• _ABOUT THIS EXERCISE_
Every line containing "utilization" should be copied out. Go through the entries and find them.

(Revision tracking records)
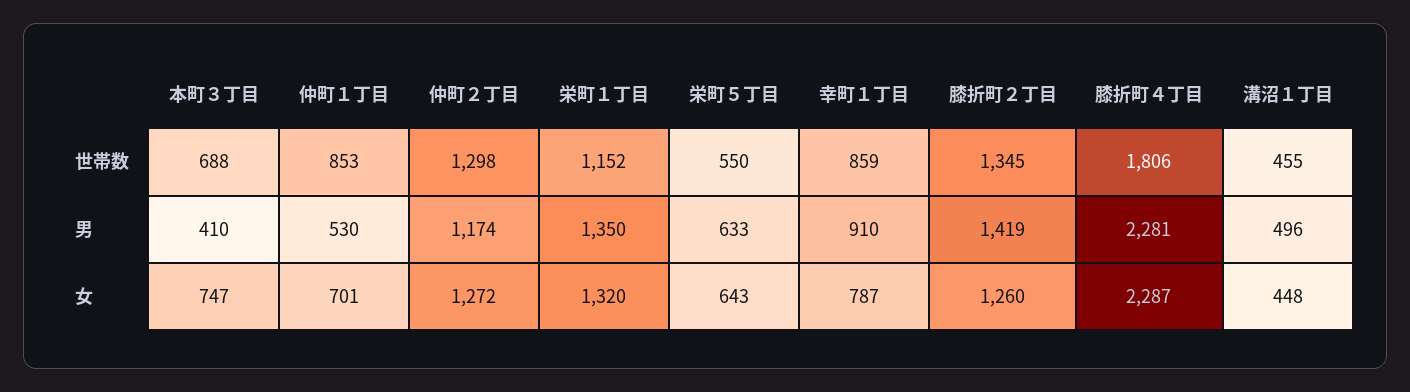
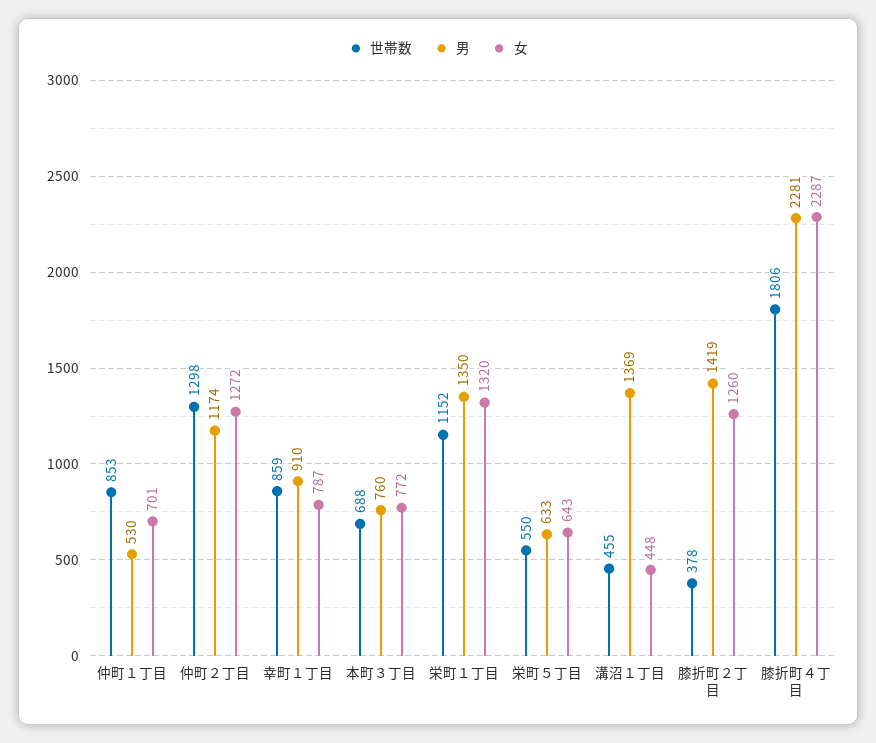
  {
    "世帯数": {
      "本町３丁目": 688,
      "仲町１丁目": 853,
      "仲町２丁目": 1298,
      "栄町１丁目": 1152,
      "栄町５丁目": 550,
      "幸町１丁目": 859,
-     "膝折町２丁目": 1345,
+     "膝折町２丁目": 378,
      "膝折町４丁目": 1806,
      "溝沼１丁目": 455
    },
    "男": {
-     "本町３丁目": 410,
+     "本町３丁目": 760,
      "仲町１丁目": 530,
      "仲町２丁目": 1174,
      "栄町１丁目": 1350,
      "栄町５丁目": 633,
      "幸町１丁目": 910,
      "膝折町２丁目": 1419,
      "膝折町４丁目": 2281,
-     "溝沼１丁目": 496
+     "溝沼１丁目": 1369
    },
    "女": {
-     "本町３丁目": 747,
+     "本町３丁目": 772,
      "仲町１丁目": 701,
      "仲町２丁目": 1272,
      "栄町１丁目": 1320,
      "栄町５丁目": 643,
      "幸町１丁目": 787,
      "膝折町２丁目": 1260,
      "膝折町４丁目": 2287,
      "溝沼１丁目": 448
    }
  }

---

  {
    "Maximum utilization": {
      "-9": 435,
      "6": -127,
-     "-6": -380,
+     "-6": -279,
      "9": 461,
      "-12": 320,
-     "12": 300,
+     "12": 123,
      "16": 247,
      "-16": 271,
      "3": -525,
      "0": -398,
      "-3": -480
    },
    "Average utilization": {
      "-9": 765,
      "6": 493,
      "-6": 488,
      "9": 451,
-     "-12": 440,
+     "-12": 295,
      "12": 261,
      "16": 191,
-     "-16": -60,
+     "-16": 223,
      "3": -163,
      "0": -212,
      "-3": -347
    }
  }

--

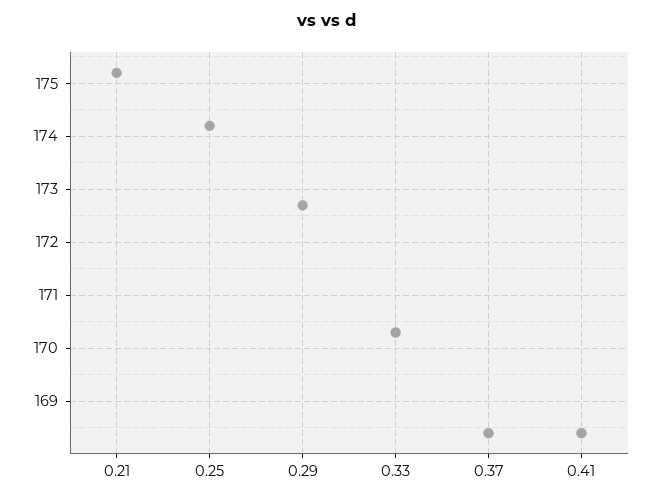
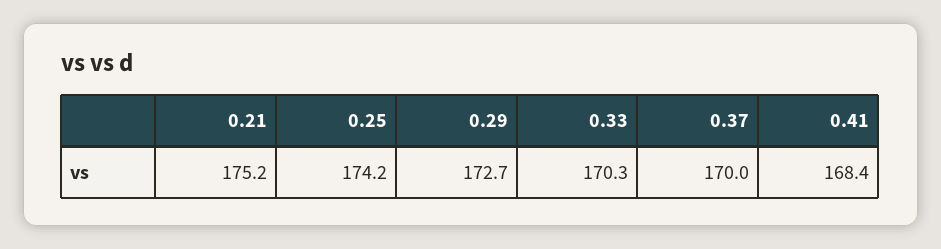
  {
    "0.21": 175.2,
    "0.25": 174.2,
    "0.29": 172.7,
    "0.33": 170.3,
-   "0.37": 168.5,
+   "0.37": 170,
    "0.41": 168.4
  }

• _ANSWER SPACE_
    "Maximum utilization": {
    "Average utilization": {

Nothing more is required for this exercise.